頭の中だけなら納得できるけれど、彼の胸の内では、あの素晴らしい牝馬を手放したくないという情が勝っているのである。
それは単なる情ではなく、今のジェラートにしてみれば「情欲」なのである。
「父上、お言葉ですが、メルフィル公爵家のキャロリーヌ嬢は、かなり優秀な調理官になりますぞ。僕が推薦をし、春から養成機関で研鑚を積めば、将来必ずや一等調理官の栄誉を手にします。そのような娘との縁談を反故にするなど、それこそ、このスプーンフィード家にとって、大きな痛手となりませんか?」
「ふん。お前の考えにも一理ある。じゃが、メルフィル公爵家に婿入りするなど、今となってはできぬこと」
ジェラートは、亡き兄に代わってお家を継がなければならない。
「はい、分かっておりますとも。ですから、キャロリーヌ嬢を当家に迎え入れるということで、話をつければよいではありませんか?」
「いいや、それでは先方が納得する訳なかろう。

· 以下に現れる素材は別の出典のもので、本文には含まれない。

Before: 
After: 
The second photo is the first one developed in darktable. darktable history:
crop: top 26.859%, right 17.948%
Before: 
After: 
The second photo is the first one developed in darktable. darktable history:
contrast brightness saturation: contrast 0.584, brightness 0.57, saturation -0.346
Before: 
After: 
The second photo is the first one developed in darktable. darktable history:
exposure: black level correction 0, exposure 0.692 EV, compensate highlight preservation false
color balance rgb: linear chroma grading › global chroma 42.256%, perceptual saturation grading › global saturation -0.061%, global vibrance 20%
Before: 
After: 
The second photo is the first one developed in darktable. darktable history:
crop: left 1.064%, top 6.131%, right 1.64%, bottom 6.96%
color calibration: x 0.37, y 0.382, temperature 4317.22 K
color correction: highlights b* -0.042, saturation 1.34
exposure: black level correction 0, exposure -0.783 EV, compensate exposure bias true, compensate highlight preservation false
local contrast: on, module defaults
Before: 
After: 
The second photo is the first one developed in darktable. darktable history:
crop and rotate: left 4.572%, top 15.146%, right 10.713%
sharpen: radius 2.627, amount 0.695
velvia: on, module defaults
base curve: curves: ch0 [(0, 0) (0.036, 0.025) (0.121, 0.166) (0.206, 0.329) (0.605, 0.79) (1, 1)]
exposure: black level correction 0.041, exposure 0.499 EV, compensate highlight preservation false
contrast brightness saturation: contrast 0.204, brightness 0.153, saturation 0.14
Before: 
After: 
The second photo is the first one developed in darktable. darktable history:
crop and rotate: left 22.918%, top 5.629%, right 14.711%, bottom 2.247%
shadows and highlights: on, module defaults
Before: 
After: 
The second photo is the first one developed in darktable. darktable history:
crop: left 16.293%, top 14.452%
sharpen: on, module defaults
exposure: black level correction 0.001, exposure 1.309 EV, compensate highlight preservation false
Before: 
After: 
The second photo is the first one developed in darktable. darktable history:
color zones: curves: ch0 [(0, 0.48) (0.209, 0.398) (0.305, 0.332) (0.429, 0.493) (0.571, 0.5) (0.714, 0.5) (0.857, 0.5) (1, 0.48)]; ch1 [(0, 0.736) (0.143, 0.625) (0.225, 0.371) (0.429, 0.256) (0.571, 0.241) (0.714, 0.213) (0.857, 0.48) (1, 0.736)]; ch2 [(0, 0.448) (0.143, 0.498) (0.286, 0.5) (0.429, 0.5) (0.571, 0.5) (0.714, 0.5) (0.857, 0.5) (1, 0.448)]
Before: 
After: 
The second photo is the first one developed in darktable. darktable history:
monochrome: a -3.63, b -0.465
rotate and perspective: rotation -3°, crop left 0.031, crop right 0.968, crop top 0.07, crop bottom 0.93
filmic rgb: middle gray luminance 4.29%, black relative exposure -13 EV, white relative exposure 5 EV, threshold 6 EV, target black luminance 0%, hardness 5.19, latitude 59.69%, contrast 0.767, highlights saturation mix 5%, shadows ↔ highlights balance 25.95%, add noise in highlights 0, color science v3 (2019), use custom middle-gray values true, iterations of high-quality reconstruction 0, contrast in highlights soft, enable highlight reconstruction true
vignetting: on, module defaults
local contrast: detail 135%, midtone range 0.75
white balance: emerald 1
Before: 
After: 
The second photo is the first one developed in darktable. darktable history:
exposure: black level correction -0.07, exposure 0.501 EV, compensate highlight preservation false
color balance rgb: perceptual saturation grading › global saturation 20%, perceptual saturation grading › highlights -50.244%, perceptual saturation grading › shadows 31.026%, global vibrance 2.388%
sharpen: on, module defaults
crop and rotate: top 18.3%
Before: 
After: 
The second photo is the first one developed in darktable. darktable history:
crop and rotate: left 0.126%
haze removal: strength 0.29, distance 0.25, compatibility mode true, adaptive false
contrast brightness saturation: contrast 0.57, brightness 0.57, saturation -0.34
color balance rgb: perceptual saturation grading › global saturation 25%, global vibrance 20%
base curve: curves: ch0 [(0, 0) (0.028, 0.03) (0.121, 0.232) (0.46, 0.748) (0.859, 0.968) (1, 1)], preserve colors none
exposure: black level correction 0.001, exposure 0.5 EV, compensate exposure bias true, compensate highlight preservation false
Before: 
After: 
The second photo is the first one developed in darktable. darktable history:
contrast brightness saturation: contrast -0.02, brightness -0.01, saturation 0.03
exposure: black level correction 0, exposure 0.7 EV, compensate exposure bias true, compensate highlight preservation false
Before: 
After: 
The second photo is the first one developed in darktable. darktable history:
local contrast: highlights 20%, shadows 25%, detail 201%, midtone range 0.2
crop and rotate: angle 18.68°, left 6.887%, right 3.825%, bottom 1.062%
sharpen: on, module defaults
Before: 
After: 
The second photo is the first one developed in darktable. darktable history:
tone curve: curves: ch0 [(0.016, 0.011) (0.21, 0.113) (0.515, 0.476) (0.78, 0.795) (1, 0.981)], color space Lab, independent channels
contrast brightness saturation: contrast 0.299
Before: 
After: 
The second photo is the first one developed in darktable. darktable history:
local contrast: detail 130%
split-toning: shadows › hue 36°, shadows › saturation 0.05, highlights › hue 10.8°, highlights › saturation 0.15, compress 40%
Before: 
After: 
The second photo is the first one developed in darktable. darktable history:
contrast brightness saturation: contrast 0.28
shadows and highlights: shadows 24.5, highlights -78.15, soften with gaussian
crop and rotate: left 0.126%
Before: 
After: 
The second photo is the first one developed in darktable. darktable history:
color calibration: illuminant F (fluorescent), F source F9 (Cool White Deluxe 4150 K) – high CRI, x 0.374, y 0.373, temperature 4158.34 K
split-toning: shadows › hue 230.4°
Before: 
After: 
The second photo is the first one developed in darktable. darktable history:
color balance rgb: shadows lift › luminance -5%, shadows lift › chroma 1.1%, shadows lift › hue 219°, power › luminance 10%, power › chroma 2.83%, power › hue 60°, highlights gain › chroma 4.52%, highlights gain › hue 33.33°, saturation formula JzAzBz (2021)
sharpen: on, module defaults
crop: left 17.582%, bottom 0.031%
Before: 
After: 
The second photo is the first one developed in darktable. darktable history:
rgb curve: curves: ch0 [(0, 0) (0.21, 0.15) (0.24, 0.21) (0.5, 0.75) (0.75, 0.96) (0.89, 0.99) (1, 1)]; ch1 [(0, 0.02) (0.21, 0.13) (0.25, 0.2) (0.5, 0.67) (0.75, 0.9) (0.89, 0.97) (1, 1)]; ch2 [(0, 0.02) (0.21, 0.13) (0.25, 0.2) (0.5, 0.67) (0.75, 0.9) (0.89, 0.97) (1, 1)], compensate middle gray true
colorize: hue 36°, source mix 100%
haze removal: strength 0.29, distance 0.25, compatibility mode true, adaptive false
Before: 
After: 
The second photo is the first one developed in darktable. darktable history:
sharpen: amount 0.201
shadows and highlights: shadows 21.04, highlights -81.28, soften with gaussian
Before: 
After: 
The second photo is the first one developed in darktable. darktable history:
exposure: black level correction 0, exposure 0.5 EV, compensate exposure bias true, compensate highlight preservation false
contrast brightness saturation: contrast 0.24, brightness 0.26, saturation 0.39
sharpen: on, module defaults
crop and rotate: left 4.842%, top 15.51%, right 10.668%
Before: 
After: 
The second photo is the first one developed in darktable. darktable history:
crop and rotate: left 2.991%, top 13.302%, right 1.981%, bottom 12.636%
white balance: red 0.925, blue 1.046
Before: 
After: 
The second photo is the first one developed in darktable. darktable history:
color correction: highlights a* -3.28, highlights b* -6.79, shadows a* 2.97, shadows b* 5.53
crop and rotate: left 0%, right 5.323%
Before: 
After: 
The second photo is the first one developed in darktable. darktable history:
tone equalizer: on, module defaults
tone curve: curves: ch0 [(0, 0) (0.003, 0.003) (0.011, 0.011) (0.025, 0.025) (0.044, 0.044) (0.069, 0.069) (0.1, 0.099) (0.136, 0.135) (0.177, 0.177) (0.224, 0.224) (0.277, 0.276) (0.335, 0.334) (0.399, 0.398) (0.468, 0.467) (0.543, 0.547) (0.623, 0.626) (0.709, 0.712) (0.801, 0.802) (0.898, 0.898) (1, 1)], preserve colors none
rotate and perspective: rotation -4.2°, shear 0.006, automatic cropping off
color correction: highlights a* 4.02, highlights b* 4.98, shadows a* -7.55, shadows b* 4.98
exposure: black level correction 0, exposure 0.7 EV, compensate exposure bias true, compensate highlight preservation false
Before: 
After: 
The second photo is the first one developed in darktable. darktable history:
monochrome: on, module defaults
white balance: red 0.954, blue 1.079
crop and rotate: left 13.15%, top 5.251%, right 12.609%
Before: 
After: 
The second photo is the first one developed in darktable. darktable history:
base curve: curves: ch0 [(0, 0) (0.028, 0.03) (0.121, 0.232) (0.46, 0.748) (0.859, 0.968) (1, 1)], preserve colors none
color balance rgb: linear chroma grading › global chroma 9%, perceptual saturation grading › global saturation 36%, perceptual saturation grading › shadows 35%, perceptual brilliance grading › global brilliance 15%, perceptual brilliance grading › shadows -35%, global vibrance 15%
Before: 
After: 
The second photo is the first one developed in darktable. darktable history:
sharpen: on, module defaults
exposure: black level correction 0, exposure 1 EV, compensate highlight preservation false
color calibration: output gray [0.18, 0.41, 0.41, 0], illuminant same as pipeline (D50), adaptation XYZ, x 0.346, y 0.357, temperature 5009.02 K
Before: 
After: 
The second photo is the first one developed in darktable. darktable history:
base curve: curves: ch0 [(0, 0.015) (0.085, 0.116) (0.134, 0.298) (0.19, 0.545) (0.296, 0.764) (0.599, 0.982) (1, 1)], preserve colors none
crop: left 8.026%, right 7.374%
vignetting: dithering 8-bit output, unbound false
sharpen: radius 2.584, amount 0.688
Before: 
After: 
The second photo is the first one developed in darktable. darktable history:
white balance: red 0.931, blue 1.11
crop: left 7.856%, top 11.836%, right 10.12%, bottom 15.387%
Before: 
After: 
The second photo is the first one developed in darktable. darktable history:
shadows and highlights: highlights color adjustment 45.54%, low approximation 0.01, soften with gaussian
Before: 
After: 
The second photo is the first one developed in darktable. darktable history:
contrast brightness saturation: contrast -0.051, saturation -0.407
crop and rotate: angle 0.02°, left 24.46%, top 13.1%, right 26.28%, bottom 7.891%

メルフィル公爵のお家が絶えるのであるからなあ」
「子供を多く作り、そのうちの一人を譲ればよいと考えております」
「そううまく子宝に恵まれるとも限らんわい。この儂とて、あと数人の子を儲けておったのなら、われらスプーンフィード家のことに関しても、安心できたはずじゃからな。こればかりはどうにもならん」
「ううーん。確かに、父上の言われる通り」
不確実な見込みを条件として提示したところで、メルフィル公爵が納得してくれるとは限らない。いわゆる「捕らぬ狸の皮算用」なのである。
ここでシャルバートが別の案を提示してくる。
「馬のことなら一度は返し、それから金貨を積めばよいであろう?」
「は、はあ……」
その方法ならジェラートの頭にもあった。
けれども、愛する牝馬を金力で手に入れるというのは、貴公子としてやりたくないのである。
突如、シャルバートの口調が穏やかに変化する。
「なあジェラートよ」
「は??」
「お前の嫁には、よりふさわしい令嬢がおるではないか」
「えっ、それは?」
「侯爵、チャプスティクス家の娘だ」
「ライス嬢のことですね。ええまあ彼女は優秀ですし、お家も素晴らしい」
侯爵は、公爵より格下だけれど伯爵より上である。
そして、そもそも今や爵位の上下などより、そのお家の持つ実力こそが重視される時代。
去年の春、ライスは管理官として高級官の道を歩み始めた。彼女の父、バーリは政策官養成機関の所長を務めているし、兄のウィートは二等護衛官、姉のアズキは二等医療官に就いている。今は亡き母、スノウピーも、生前は優秀な二等調理官として名を馳せていた。
つまり、チャプスティクス侯爵家は、すっかり廃れてしまったメルフィル公爵家とは比較にならないほどに、立派なお家だということ。